What the exercise asks -> From the data below, copy out every line in which the word "also" occurs.

┌──

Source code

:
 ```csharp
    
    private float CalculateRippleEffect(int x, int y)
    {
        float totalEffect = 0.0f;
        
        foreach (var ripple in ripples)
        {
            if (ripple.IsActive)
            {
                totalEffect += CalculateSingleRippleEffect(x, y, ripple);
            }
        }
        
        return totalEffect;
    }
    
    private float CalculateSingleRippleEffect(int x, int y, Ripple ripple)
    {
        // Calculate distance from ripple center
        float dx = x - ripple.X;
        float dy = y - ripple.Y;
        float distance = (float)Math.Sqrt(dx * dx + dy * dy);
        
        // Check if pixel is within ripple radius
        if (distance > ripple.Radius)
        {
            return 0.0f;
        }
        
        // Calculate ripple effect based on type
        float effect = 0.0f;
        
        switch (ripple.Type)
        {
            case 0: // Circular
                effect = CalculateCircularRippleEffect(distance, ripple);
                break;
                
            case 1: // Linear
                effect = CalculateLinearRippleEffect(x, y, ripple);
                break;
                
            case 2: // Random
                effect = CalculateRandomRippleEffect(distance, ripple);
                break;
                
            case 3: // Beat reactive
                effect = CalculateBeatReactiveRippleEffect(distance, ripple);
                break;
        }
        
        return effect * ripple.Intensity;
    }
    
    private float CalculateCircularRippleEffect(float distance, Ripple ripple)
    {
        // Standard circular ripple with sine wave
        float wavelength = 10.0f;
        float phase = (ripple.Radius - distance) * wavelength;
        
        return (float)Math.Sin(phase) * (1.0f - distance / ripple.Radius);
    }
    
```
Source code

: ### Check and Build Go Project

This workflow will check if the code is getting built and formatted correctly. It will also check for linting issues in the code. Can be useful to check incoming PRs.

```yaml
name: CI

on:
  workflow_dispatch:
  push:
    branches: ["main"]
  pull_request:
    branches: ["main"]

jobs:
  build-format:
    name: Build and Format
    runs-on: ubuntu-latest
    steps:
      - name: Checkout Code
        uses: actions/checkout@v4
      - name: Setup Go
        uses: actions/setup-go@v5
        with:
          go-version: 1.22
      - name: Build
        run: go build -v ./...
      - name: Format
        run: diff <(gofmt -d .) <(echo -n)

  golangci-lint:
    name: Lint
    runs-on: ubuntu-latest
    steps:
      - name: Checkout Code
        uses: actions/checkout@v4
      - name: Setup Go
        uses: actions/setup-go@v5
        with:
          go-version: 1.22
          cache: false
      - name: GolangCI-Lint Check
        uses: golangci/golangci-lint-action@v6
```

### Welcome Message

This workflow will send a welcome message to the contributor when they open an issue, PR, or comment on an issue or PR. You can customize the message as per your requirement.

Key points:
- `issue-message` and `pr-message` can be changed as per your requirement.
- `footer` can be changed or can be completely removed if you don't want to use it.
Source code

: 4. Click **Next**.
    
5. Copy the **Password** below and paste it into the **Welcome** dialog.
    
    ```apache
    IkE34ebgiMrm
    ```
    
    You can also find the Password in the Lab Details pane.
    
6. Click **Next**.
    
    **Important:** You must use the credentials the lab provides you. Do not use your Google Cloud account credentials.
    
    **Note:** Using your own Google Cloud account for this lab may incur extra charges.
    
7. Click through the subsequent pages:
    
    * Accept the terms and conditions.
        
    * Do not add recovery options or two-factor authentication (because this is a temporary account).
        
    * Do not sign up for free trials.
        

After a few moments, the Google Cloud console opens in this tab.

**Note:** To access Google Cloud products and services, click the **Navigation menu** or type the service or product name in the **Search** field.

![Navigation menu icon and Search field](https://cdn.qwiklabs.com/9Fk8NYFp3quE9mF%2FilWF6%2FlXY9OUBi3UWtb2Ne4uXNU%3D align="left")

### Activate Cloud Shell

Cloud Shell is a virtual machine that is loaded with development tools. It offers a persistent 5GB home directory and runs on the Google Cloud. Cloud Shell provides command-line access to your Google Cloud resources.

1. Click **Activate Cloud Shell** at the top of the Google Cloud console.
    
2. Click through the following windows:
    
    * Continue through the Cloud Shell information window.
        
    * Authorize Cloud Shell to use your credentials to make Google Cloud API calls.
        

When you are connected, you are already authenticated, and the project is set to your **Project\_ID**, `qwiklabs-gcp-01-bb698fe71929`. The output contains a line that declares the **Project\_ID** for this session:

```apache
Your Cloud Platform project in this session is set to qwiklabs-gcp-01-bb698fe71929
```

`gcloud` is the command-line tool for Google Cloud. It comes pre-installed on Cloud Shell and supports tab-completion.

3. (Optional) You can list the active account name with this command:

└──

Response to the task ->
This workflow will check if the code is getting built and formatted correctly. It will also check for linting issues in the code. Can be useful to check incoming PRs.
    You can also find the Password in the Lab Details pane.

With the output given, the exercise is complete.